## JOB ITEM
Reproduce the listing below line for line, with no changes.

[Transcribed page contents]
=-=-=

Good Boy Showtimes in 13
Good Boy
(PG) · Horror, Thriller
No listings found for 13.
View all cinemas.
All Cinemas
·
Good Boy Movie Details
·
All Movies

=-=-=

## FINAL ANSWER
Good Boy Showtimes in 13
Good Boy
(PG) · Horror, Thriller
No listings found for 13.
View all cinemas.
All Cinemas
·
Good Boy Movie Details
·
All Movies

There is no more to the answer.